FLEXIBILITY I
By Dr. Myles H. Bader
As we age, our joints have a tendency to lose mobility and range of motion, thus reducing our capabilities to perform certain functions and exercises. The importance of having an unrestricted range of motion at every joint level in the body cannot be overemphasized. Clinical experience has shown that when there is a significant decrease in flexibility, there is an associated increase in joint stress related injuries.
The human body functions as a complete unit and each joint must go through a specific range of motion for the body, as a whole, to accomplish its tasks If the body’s range of motion is decreased in a specific joint, there will be a compensation in other joints to take up the slack. In other words, if one area of the body lacks sufficient range of motion, other areas will be forced to increase their relative motion and therefore there will be increased stress into the area
The structures that can limit the range of motion are:
- The bony architecture of the joint.
- The ligaments surrounding the joints.
- The fibrous joint capsule.
- The tendons and muscles that cross the joint.
As we age or reduce our exercise patterns the most common problem is that of decreased flexibility in muscle contraction or what we call muscle tightness. Fortunately, of the above, mentioned factors muscle constrictor is one that we can do most about.
When testing your range of motion, we are concerned with what is considered a free range of motion. This means that the joint will move freely without resistance. The point at which resistance is first felt marks the maximum range of motion in that direction.
Testing
ANKLE INVERSION TEST: The individual should be in a sitting position with the knee flexed and in full plantar flexion and inverted. The assistant places one hand against the lateral aspect of the distal leg for support and control, with the other hand firmly grasping the medial aspect of the forefoot. The assistant then attempts to push the foot out of inversion and note the degree of resistance encountered. Firm resistance against supination should easily be determined. The posterior tibialis is a powerful muscle with strong resistance, even in children.

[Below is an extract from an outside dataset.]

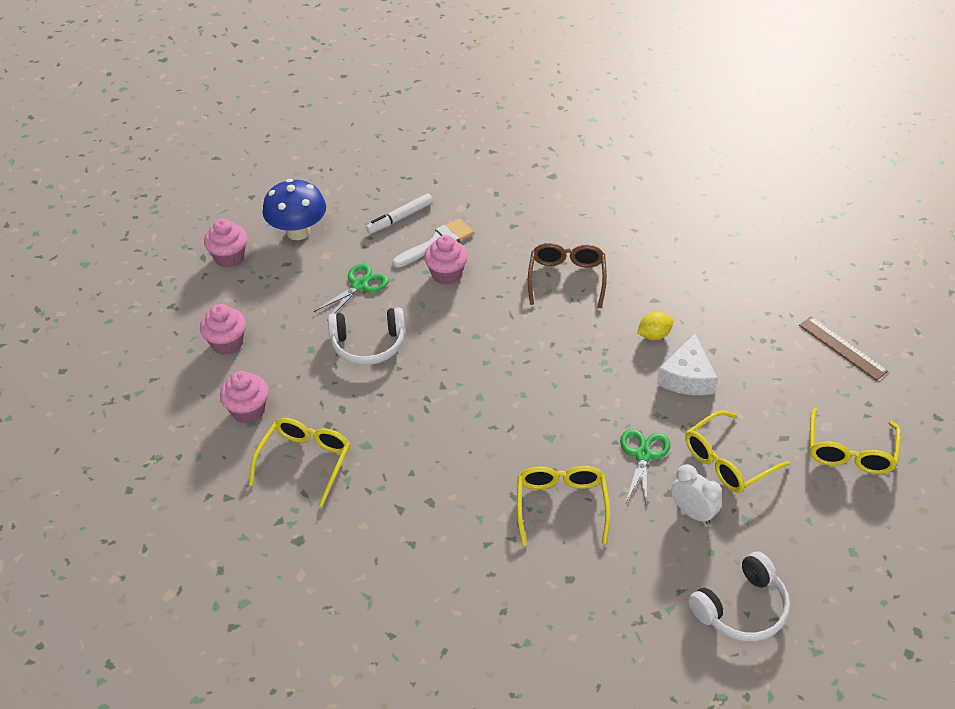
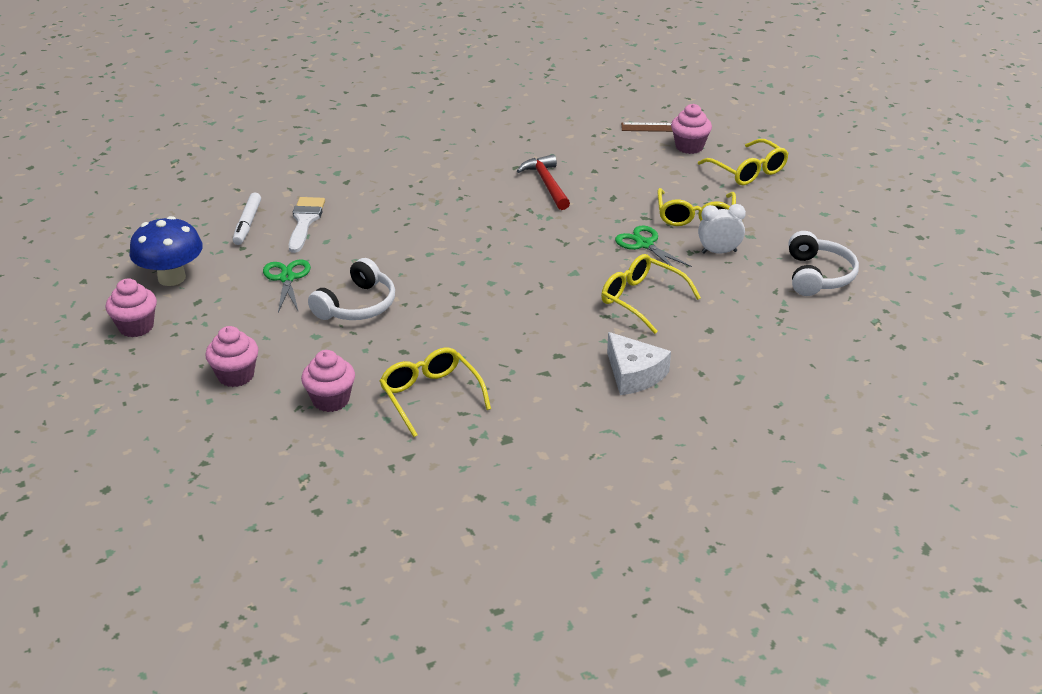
camera: 50 degrees left, 10 degrees down
(446, 274) = (345, 234): pink cupcake -> pink cupcake (689, 147)
(567, 278) = (437, 188): brown glasses -> none
(654, 335) = (546, 184): yellow lemon -> red hammer
(687, 377) = (603, 192): white cheese -> white cheese (634, 374)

BALANCE: (stork test) The subject is asked to stand on one leg, place the opposite foot against the side of the weight bearing limb, abduct the arms and close the eyes. Use 10 seconds as your standard for normality. The individual should be able to maintain a standing one-legged Stork Test, for the full 10 seconds, with their eyes closed, without losing balance.
GAIT: Observations of an individual’s walking pattern (although subjective) can yield useful information of the presence of abnormal mechanics. Limps are generally obvious. More subtle interpretations, such as graceful or awkward, nonetheless, have some value.

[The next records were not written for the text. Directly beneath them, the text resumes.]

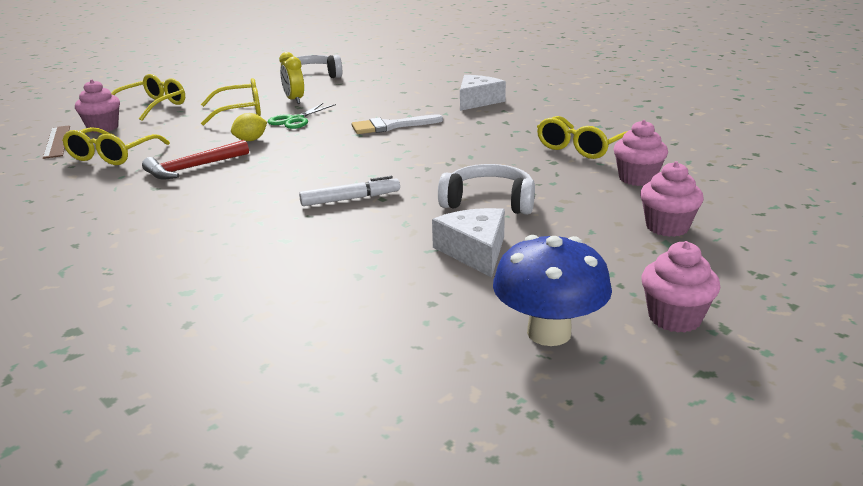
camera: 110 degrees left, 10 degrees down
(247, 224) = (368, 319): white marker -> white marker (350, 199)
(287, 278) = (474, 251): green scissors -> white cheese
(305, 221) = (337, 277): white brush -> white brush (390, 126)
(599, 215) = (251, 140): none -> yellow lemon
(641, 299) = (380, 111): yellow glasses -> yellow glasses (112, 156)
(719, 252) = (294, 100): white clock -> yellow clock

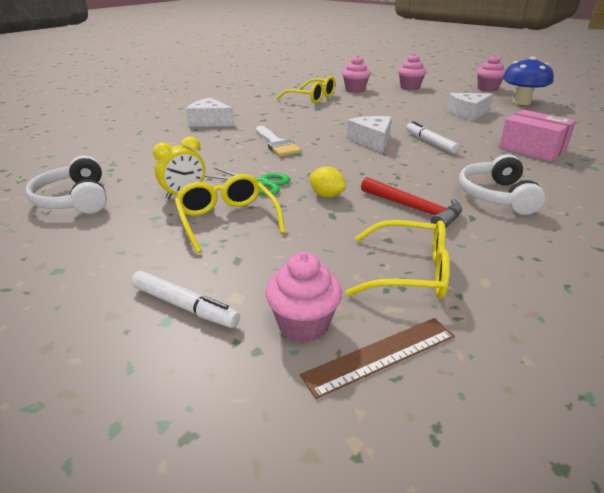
camera: 100 degrees left, 5 degrees up
(153, 106) = (184, 306): yellow glasses -> white marker
(283, 264) = (532, 149): none -> pink box
(375, 168) = (372, 141): none -> white cheese
(489, 202) = (407, 113): white headphones -> white headphones (496, 196)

We pay particular attention to heel strike, noting whether it is heavy or well cushioned indicating good functioning of the shock absorber mechanism. Asymmetry of limb movement and positioning and obvious deviations of trunk movement, from the center of gravity, can be noted. Following injury, it is important to pay attention to recovery of the gait mechanism, under the supervision of a therapist.
SUMMARY: Simple motor screening of individuals can identify functional abnormalities that lead to stress injuries. Stress injuries are common and are always associated with a breakdown of protective mechanisms, normally inherent in healthy posturing gaits.
Factors Affecting Flexibility
The more active an individual is the more flexible they will he, Muscle connective tissue usually shortens from disuse, thus decreasing muscle flexibility or range of motion of a joint.
Performing warm-up exercises increases the temperature of the muscles and joints, increasing their range of motion and ability to perform by 20%.
Due to differences in joint structure women tend to be more flexible than men,
Range of motion and flexibility tend to decline with age due to an increased sedentary lifestyle.